Q: Does the MPAC208 need a thermal camera module to work?
No. The MPAC208 is a fully functional acoustic imaging camera without any thermal module. All three operating modes — Gas Leak, Partial Discharge, and Mechanical — operate using the acoustic array and optical camera only. The optional MPAC-TM384 (384 × 288) and MPAC-TM640 (640 × 512) thermal modules attach via USB-C 2 and enable side-by-side thermal and acoustic imagery for root-cause correlation where heat and acoustic anomalies co-occur. The PRO Kit bundles the camera with the MPAC-V verifier and MPAC-TM640 module for teams wanting combined capability.
Q: What is SoundScan™ on the Megger MPAC208?

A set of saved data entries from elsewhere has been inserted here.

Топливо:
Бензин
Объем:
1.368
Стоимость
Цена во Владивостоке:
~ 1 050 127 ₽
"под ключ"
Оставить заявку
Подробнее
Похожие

SoundScan™ is a proprietary directional guidance feature built into the Megger MPAC208. When a leak or fault source is generating ultrasonic emissions outside the camera’s optical field of view, SoundScan™ provides on-screen directional cues to guide the operator toward the source. This is particularly useful during initial wide-area surveys of large plants or pipework runs where the exact fault location is unknown — it helps technicians navigate to the source efficiently without needing to visually sweep an entire area.